DENVER — A former Colorado police officer was found guilty of failing to intervene when another officer pistol-whipped and choked an unarmed man.

Francine Martinez, who worked for the Aurora Police Department, became the first officer in the state to be convicted by a jury under a police injunction. liability law require officers to intervene if they see colleagues using excessive force.

the law was adopted in 2020 after the death of George Floyd, a black man who was killed by a Minneapolis police officer outside a corner store while three other officers waited.

A jury in Arapahoe County District Court found last week that Martinez stood by when former officer John Haubert hit Kyle Vinson more than a dozen times with his pistol and threatened to kill him in July 2021.

Haubert also pointed his gun at Vinson’s head, body camera video shows Vinson suffered a cut to the head and one eye was swollen shut.

Kyle Vinson in Denver in 2021.David Zalubowski/AP

Martínez was fired and Haubert resigned.

“This should be a wake-up call to all law enforcement officers that the thin blue line of silence will not be tolerated in Colorado,” Vinson’s attorney, Siddhartha Rathod, said Tuesday. “Officers have a moral, ethical and legal duty to step in and say something when their fellow officers are committing acts of violence or crimes or other misdeeds.”

Former officers were responding to a search and trespass report in the 3100 block of South Parker Road when they encountered three people who had outstanding felony warrants and tried to arrest them.

Two of the people ran, but the third, Vinson, did not, police said.

The video showed Haubert with his hands around Vinson’s throat for 39 seconds as Vinson appeared to begin to lose consciousness.

In an affidavit, a witness, Jamie Bourknight, (not sure if this is official or not) claims that Vinson kicked one of them; the video doesn’t seem to show it.

“We are upset.

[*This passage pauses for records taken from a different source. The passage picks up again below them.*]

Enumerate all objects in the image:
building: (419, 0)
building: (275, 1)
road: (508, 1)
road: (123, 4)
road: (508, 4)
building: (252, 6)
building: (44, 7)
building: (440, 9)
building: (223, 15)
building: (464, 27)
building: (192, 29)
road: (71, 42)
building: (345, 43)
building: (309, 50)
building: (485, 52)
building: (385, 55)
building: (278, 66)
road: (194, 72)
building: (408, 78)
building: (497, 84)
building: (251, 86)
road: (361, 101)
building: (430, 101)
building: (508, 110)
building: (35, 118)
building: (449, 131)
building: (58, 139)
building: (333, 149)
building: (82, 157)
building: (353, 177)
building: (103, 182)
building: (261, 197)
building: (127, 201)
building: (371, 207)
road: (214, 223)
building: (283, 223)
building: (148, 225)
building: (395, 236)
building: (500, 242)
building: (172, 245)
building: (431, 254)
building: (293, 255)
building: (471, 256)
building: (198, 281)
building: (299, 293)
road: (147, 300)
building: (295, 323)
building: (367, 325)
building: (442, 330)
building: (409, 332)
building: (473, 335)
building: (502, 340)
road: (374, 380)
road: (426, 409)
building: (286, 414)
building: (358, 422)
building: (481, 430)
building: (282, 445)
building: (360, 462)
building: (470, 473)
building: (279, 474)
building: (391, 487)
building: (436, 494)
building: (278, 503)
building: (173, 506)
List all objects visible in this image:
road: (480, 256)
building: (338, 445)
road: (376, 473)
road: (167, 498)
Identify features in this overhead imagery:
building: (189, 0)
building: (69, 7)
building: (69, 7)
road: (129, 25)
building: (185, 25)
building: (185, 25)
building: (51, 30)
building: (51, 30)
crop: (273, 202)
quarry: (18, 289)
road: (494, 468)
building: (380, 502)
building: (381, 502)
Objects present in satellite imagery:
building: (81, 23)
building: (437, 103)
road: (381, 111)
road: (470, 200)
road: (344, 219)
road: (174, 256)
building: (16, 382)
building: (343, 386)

They were angry. This is not police work,” then-Police Chief Vanessa Wilson said at the time. “We don’t train this. Is not acceptable.»

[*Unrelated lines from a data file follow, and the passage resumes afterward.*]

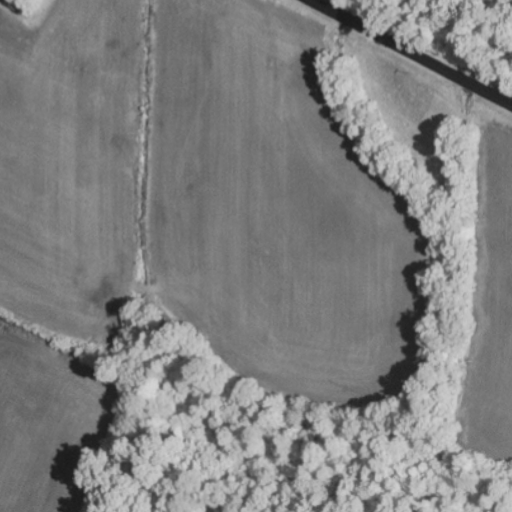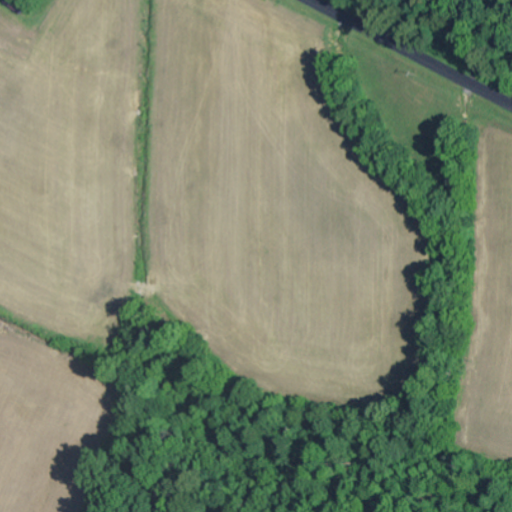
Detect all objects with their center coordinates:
building: (16, 6)
road: (411, 52)
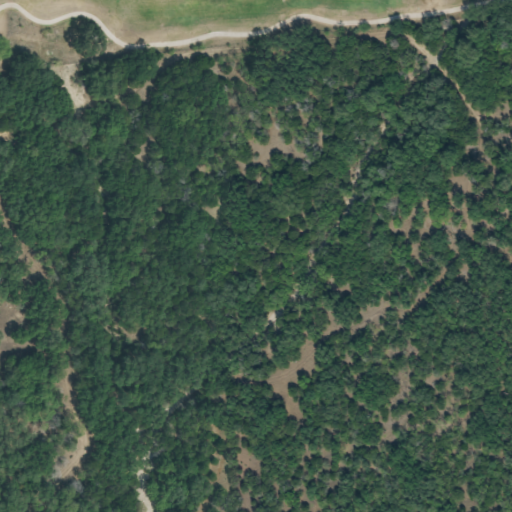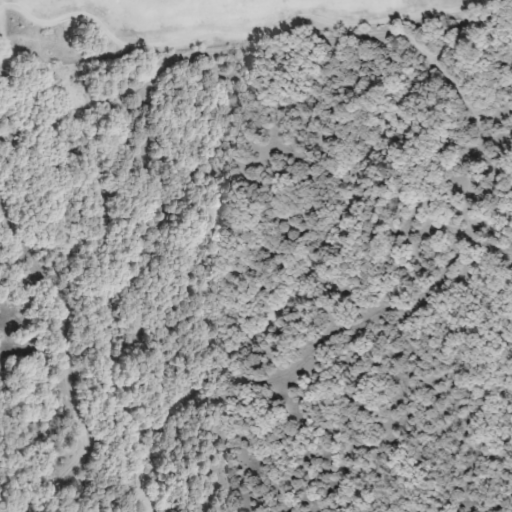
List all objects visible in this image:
park: (195, 23)
road: (242, 33)
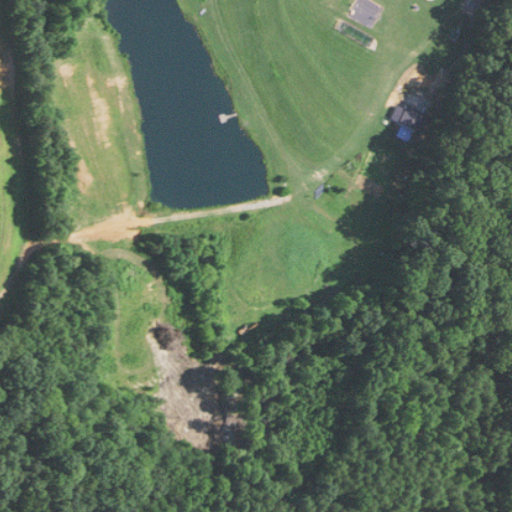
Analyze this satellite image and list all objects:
building: (410, 119)
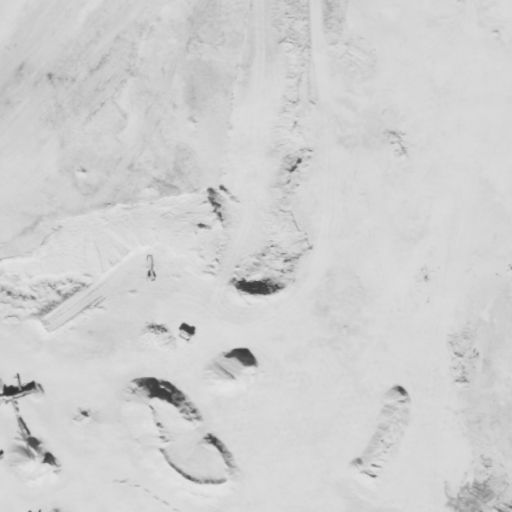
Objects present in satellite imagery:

Phone calls to Martinez and his attorney, David Goddard, were not returned Tuesday.

Officer John Haubert points a gun at Kyle Vinson's head on July 23, 2021 in Aurora, Colorado.
Former officer John Haubert held a gun to Kyle Vinson’s head in 2021 in Aurora, Colorado, in a frame from police body camera video.aurora police

Colorado’s «lack of intervention» law also requires all officers to wear body cameras by this July, prohibits chokeholds, limits potentially lethal uses of force, and removes qualified immunity from police. potentially exposing officers to prosecution for their actions in use of force cases. .

I saw most [the body camera video] — not all at once, but it’s a little hard to take in,» Vinson said. KUSA, an NBC affiliate from denver «I’m just thinking I’m grateful to still be here, because I thought I was going to die or be another Elijah McClain or George Floyd.»

Martinez is the first officer to be convicted by a jury under the law. Former Loveland officer Daria Jalali pleaded guilty last year to not intervene during the arrest of a 73-year-old woman with dementia. Jalali, who no longer works for the Loveland Police Department, was sentenced to 45 days in jail.

Martinez, who was convicted of a misdemeanor failure to intervene for her role in Vinson’s arrest, faces up to a year in jail when she is sentenced June 2.

Haubert is accused of first degree assault Causing Serious Bodily Injury with a Deadly Weapon, Second Degree Assault/Strangulation, and Serious Threat, among other charges. His trial is scheduled for November.